Un aspetto sul quale lavorare è proprio il “dopo Rems”: “Le persone con disagio psichico, anche nei casi più gravi, vanno riaccolte dal territorio, in forme che prevedano quando necessario anche diversi livelli di controllo – spiega Miravalle – È più difficile, e complicato di quanto possa essere la costruzione di ‘recinti’ in luoghi sperduti, dove comunque gli operatori si dedicano anima e corpo a queste persone. Ma come società dobbiamo provare ad accogliere questa sfida”. Dal canto loro, operatori e responsabili della Rems di Calice al Cornoviglio allargano le criticità del sistema di presa in carico sui fronti dell’appropriatezza degli invii nella struttura e delle liste d’attesa: “È più facile prescrivere ‘ricovero in Rems’ che valutare attentamente il caso specifico e prendersi la responsabilità di inviare in comunità di secondo livello, prive del livello di custodia che qui è comunque garantito – spiega Patrizia Orcamo, dirigente regionale del settore Salute in ambito penale – Qui è capitato più volte venissero persone che non dovrebbero starci”.
Anche per snellire le liste d’attesa, gli addetti ai lavori insistono sul fatto che non sia necessario aumentare i posti (“anzi, sarebbe controproducente”), ma fare più attenzione al momento delle perizie: “In un anno e mezzo abbiamo accolto 39 pazienti, di questi ne abbiamo già dimessi 22, dei quali buona parte non sarebbero neanche dovuti passare di qui”. Confermano Sbrana e Olivieri: “Non sarebbe possibile raggiungere risultati con numeri più alti di quelli che abbiamo, se ci mandano il 21esimo paziente lo rimandiamo indietro, perché la relazione terapeutica è possibile solo con piccoli numeri e adeguato rapporto tra operatori e ricoverati.
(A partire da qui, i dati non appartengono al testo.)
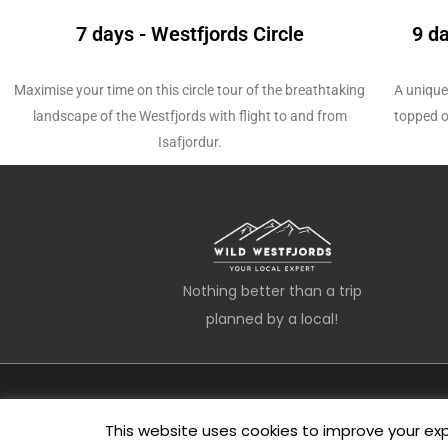
7 days - Westfjords Circle
9 d
Maximise your time on this circle tour of the breathtaking
A unique
landscape of the Westfjords with
flight to and from
topped o
Isafjordur.
Nothing better than a trip
planned by a local!
This website uses cookies to improve your expe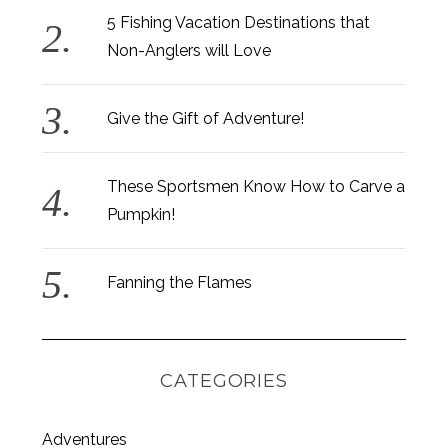
5 Fishing Vacation Destinations that
Non-Anglers will Love
Give the Gift of Adventure!
These Sportsmen Know How to Carve a
Pumpkin!
Fanning the Flames
CATEGORIES
Adventures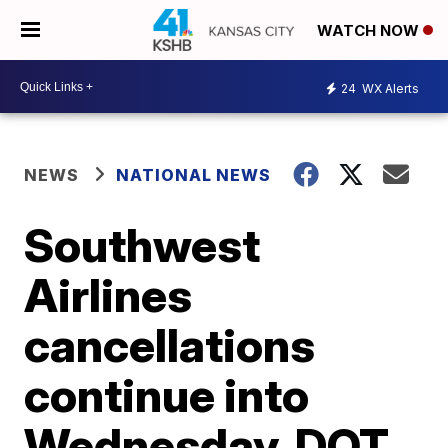
WATCH NOW
24
WX Alerts
NEWS
NATIONAL NEWS
Southwest
Airlines
cancellations
continue into
Wednesday, DOT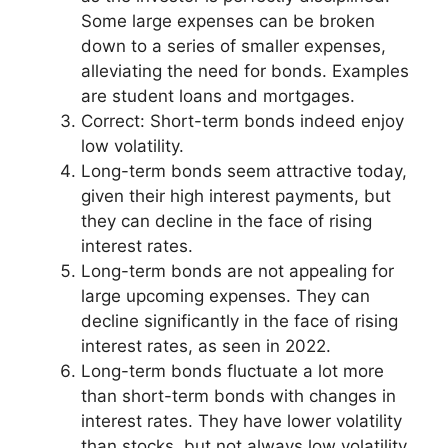
Some large expenses can be broken
down to a series of smaller expenses,
alleviating the need for bonds. Examples
are student loans and mortgages.
Correct: Short-term bonds indeed enjoy
low volatility.
Long-term bonds seem attractive today,
given their high interest payments, but
they can decline in the face of rising
interest rates.
Long-term bonds are not appealing for
large upcoming expenses. They can
decline significantly in the face of rising
interest rates, as seen in 2022.
Long-term bonds fluctuate a lot more
than short-term bonds with changes in
interest rates. They have lower volatility
than stocks, but not always low volatility.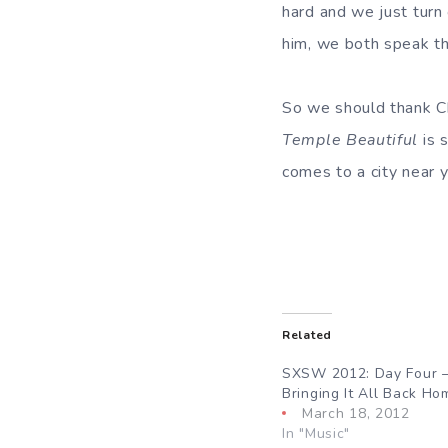
hard and we just turn 
him, we both speak th
So we should thank Ch
Temple Beautiful
is 
comes to a city near y
Related
SXSW 2012: Day Four
Bringing It All Back Ho
March 18, 2012
In "Music"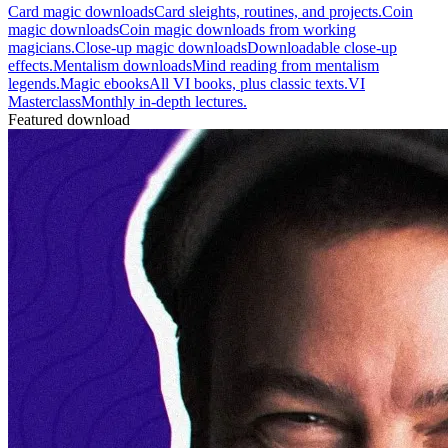
Card magic downloads
Card sleights, routines, and projects.
Coin
magic downloads
Coin magic downloads from working
magicians.
Close-up magic downloads
Downloadable close-up
effects.
Mentalism downloads
Mind reading from mentalism
legends.
Magic ebooks
All VI books, plus classic texts.
VI
Masterclass
Monthly in-depth lectures.
Featured download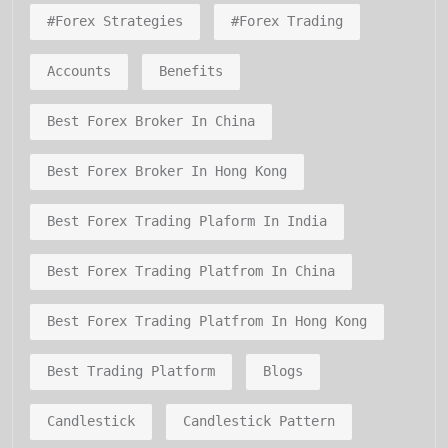
#forex Strategies
#forex Trading
Accounts
Benefits
Best Forex Broker In China
Best Forex Broker In Hong Kong
Best Forex Trading Plaform In India
Best Forex Trading Platfrom In China
Best Forex Trading Platfrom In Hong Kong
Best Trading Platform
Blogs
Candlestick
Candlestick Pattern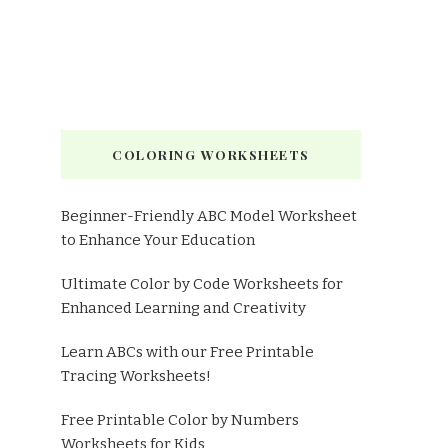
COLORING WORKSHEETS
Beginner-Friendly ABC Model Worksheet
to Enhance Your Education
Ultimate Color by Code Worksheets for
Enhanced Learning and Creativity
Learn ABCs with our Free Printable
Tracing Worksheets!
Free Printable Color by Numbers
Worksheets for Kids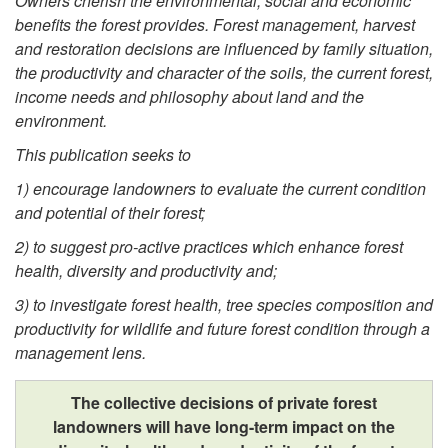
Owners cherish the
environmental,
social and eco
nomic
benefits the forest provides. Forest management, harvest
and restoration decisions are influenced by family situation,
the productivity and character of the soils, the current f
orest
,
income needs and philosophy about land and the
environment.
This publication seeks to
1) encourage landowners to evaluate the current condition
and potential of their forest;
2) to suggest pro-active practices which enhance forest
health, diversity and productivity and;
3) to investigate
forest health, tree species composition and
productivity for wildlife and
future forest condition
through a
management lens.
The collective decisions of private forest
landowners will have long-term impact on the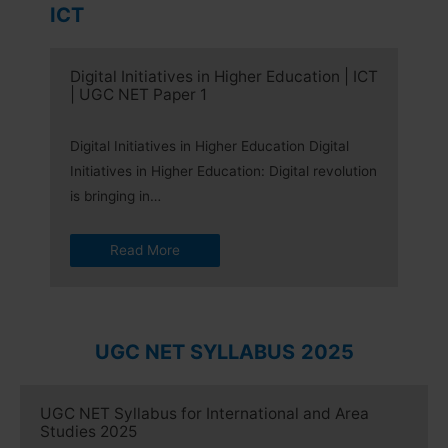
ICT
Digital Initiatives in Higher Education | ICT
| UGC NET Paper 1
Digital Initiatives in Higher Education Digital
Initiatives in Higher Education: Digital revolution
is bringing in…
Read More
UGC NET SYLLABUS
2025
UGC NET Syllabus for International and Area
Studies 2025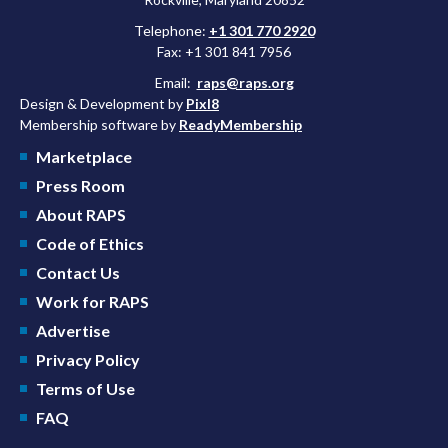
Telephone:
+1 301 770 2920
Fax: +1 301 841 7956
Email:
raps@raps.org
Design & Development by
Pixl8
Membership software by
ReadyMembership
Marketplace
Press Room
About RAPS
Code of Ethics
Contact Us
Work for RAPS
Advertise
Privacy Policy
Terms of Use
FAQ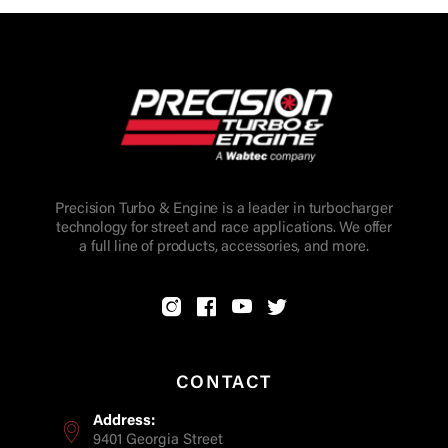
Precision Turbo & Engine is a leader in turbocharger
technology for street and race applications. We offer
a full line of products, accessories, and more.
CONTACT
Address:
9401 Georgia Street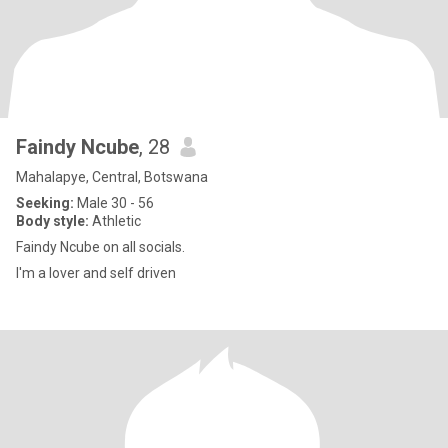
Faindy Ncube
, 28
Mahalapye, Central, Botswana
Seeking:
Male 30 - 56
Body style:
Athletic
Faindy Ncube on all socials.
I'm a lover and self driven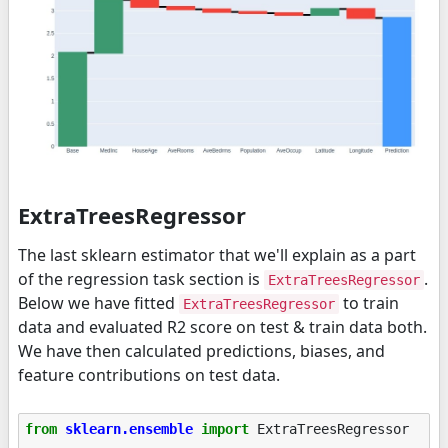
ExtraTreesRegressor
The last sklearn estimator that we'll explain as a part
of the regression task section is
.
ExtraTreesRegressor
Below we have fitted
to train
ExtraTreesRegressor
data and evaluated R2 score on test & train data both.
We have then calculated predictions, biases, and
feature contributions on test data.
from
sklearn.ensemble
import
ExtraTreesRegressor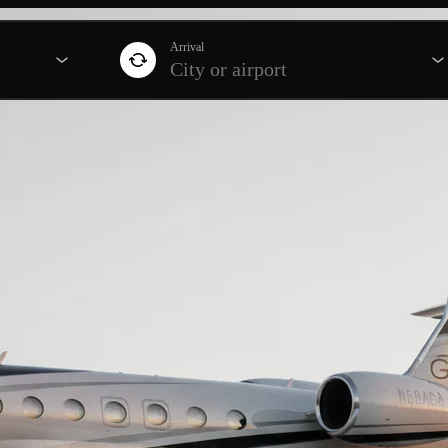
Arrival
City or airport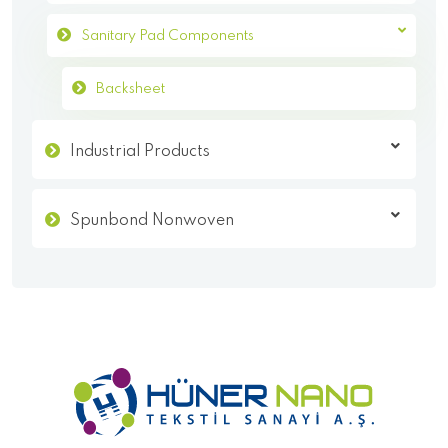
Sanitary Pad Components
Backsheet
Industrial Products
Spunbond Nonwoven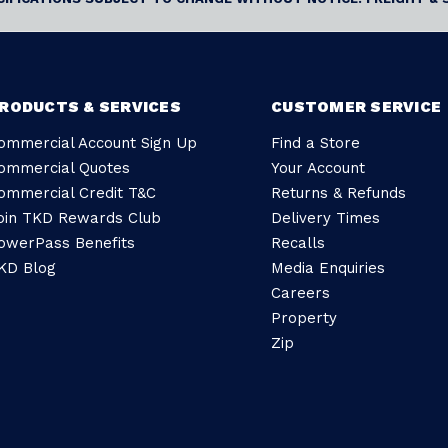
RODUCTS & SERVICES
CUSTOMER SERVICE
ommercial Account Sign Up
Find a Store
ommercial Quotes
Your Account
ommercial Credit T&C
Returns & Refunds
oin TKD Rewards Club
Delivery Times
owerPass Benefits
Recalls
KD Blog
Media Enquiries
Careers
Property
Zip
I posti nelle Rems è giusto siano pochi perché dovrebbero essere riservati come extrema ratio, per i casi psichiatrici più gravi, che per fortuna non sono moltissimi rispetto ai molti che hanno prevalentemente problemi legati all’abuso di sostanze stupefacenti”. Rispetto alla mancata risposta alle osservazioni del Garante, che andavano oltre gli aspetti teorici per suggerire una lista di azioni concrete che potrebbero migliorare il regolamento verso un maggiore il rispetto dei diritti dei pazienti, i responsabili della Rems affermano di non aver ricevuto il documento in tempo utile per rispondere puntualmente, ma sono disponibili ad accogliere il nuovo Garante per ragionare insieme “sull’ulteriore miglioramento della struttura”.